Joe Biden gave Donald Trump a gift earlier this month when he engaged the president of the United States in a verbal slugfest, saying that if the two men were in high school, he’d take Trump out back and teach him a lesson.
Biden was clearly kidding, speaking off-the-cuff about Trump’s alleged mistreatment of women. But Trump, never one to let an insult pass — and always eager to deflect attention from the chaos engulfing him — responded in kind.
Back and forth they went, hurling insults and behaving in the faux-masculine ways of teenagers staking out their corner of the parking lot, as though the future were secure and all that mattered were the size of one’s hands.
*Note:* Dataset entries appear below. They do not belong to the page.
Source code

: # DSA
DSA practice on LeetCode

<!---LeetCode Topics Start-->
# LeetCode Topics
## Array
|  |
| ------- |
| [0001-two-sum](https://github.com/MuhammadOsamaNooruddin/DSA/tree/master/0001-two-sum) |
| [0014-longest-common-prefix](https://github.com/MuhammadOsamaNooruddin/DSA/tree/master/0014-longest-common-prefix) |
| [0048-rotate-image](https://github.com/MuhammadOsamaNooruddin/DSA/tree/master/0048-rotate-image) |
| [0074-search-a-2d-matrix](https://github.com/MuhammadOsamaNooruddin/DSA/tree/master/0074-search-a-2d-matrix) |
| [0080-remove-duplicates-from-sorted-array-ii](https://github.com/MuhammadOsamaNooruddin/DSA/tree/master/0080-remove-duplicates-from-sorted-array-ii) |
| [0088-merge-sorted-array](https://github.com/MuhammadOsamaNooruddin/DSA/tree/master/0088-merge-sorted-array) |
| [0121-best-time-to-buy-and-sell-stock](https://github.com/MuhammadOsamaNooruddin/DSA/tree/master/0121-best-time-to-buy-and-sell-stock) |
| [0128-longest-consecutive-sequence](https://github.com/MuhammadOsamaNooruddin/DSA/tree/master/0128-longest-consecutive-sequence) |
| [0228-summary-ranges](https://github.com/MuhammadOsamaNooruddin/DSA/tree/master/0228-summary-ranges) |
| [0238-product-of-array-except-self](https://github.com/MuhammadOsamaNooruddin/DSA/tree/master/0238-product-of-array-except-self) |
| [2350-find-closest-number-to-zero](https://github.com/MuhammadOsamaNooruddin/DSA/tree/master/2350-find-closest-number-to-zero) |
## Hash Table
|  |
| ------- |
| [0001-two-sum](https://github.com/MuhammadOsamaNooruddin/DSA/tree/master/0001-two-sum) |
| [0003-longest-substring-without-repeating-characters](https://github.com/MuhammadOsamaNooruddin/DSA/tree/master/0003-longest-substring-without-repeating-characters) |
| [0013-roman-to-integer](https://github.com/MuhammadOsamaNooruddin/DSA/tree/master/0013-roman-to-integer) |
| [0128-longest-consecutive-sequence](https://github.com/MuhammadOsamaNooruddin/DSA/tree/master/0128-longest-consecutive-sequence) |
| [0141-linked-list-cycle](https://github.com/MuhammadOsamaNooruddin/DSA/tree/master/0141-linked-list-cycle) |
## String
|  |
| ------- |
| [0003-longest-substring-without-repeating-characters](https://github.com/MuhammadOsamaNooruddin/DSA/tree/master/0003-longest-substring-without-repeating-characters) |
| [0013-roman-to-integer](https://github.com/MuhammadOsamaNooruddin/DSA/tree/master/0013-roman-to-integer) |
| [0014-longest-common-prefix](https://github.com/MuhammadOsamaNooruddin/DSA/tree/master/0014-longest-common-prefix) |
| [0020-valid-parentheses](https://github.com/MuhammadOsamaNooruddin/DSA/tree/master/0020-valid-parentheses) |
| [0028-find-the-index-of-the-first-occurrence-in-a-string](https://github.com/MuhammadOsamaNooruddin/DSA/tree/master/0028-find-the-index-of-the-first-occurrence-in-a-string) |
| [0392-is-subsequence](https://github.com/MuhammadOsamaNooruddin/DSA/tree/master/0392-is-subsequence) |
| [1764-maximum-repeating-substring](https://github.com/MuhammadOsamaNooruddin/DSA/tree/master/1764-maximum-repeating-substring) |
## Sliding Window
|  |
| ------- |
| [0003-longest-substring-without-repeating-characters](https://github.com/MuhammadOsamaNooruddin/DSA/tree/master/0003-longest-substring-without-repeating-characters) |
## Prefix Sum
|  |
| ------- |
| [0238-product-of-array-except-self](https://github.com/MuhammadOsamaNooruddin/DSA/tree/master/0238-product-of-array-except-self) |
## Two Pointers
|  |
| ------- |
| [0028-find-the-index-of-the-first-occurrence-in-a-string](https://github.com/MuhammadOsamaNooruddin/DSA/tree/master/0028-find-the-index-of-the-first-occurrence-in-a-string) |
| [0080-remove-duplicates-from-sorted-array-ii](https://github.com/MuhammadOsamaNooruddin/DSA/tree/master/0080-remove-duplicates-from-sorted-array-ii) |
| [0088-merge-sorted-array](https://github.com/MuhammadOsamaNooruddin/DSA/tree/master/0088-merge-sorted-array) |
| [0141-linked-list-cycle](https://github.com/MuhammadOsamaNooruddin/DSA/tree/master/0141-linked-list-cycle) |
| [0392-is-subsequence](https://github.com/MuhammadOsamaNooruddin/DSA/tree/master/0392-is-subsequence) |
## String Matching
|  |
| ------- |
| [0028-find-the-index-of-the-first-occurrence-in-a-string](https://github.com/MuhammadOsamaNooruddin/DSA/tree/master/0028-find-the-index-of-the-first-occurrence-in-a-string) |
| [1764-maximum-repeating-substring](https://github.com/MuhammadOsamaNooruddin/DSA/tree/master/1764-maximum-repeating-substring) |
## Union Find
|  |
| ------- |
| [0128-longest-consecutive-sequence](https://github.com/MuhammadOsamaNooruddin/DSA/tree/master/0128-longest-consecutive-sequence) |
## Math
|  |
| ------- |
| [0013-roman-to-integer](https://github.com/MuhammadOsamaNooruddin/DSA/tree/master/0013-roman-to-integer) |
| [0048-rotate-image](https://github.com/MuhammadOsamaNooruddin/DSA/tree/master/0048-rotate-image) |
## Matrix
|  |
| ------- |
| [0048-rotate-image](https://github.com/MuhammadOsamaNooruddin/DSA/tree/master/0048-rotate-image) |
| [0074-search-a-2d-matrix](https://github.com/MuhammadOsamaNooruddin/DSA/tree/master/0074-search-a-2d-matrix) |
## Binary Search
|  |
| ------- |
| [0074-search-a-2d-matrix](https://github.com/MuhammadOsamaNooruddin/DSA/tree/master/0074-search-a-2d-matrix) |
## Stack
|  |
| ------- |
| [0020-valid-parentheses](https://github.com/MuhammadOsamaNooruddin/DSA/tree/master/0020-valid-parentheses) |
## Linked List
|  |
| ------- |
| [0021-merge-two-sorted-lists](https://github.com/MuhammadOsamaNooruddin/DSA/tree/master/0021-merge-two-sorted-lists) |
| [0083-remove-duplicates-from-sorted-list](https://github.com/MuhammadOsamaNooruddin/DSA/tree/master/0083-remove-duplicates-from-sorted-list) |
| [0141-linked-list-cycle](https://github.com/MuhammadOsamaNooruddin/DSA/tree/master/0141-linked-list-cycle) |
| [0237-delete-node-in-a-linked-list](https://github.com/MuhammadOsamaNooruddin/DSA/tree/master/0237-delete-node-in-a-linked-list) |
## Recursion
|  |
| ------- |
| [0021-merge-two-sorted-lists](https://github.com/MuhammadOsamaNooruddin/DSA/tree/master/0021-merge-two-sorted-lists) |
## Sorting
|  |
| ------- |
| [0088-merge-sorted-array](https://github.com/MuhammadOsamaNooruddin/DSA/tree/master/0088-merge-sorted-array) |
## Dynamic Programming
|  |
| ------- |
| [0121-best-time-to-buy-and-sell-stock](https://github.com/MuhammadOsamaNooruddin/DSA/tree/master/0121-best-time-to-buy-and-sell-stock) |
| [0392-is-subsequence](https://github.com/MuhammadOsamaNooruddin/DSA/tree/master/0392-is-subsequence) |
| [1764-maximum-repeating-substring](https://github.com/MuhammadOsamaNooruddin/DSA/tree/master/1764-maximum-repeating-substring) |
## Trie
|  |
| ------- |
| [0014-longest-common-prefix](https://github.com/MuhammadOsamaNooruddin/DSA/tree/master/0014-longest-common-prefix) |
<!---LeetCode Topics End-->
Meanwhile, in the grownup world, it was announced that two more key figures are leaving the White House: H.R. McMaster, national security adviser, and John Dowd, Trump’s top legal adviser in the Mueller investigation. And the president hired John Bolton — former United Nations ambassador and, perhaps more important to Trump, veteran Fox News commentator — to replace McMaster.
Early Friday morning, Congress passed a spending bill and sent it to Trump for his signature, just in time to forestall a government shutdown. Trump had said he would sign it but woke up that morning to tweet that he might veto the bill. By midday Friday, he signed it.
Meanwhile, former Playboy bunny Karen McDougal sat down with CNN’s Anderson Cooper to discuss her affair with Trump before he became president. McDougal is seeking liberation from a $150,000 exclusive agreement she had with American Media Inc., which owns the National Enquirer, for her story, which was paid for but never run — a “catch and kill” story, ostensibly so that the tabloid owner, a Trump buddy, could protect the reality star.
In yet another breaking development, a third woman, Summer Zervos, got the green light from a New York Supreme Court judge to pursue a defamation suit against the president for referring to her — among a dozen or so others who’ve accused Trump of sexual misconduct — as a liar.
It would seem that we have reached not a tipping but a retching point.
In the midst of so many meanwhiles, the Mueller investigation slogs along, searching for clues into the Trump campaign’s possible collusion with Russian operatives who tried to influence U.S. elections. Into this mess entered reports of Facebook’s lack of vigilance in protecting personal information from the data-mining company Cambridge Analytica, which helped the Trump campaign target voters with ads aimed right at their sweet spots.
Sit back down, please. I know you need an adult beverage, but there’s more.
Still ahead is the planned meeting with North Korea, for which Trump apparently wanted Bolton on board. The hawkish Bolton, who previously has recommended pre-emptive strikes to de-nuclearize unpleasant nations, is hardly what you’d call a cool head. Reputed to share Trump’s my-way-or-you’re-dead-to-me approach to governance, Bolton also has recommended military action to achieve change in Iran.
By most accounts, Bolton doesn’t play well with others, though he and his mustache plainly have a special relationship.
To the despair expressed by those who learned something from our regime-change experiment in Iraq, one can only add tears, weeping for the loss of the few moderating voices who briefly surrounded the president. With the exception of Secretary of Defense James Mattis, who seems wisest in all ways, most others have abandoned ship, either through firing, resignation or gettin’ while the gettin’s good.
With so many battles on so many fronts, not to mention a possible tariff war and Thursday’s 700-plus-point market plunge, Trump still managed to find time to engage in a meaningless war of words, in the only combat theater this flat-footed deferred veteran has ever known.
Donald Trump — gladiator of earthly delights, hawker of shams and artist of lies — loves chaos, he has said. Well, then, he must be a very happy man. But one of these days, considering all of the above, something is going to blow up. Let’s hope it isn’t us.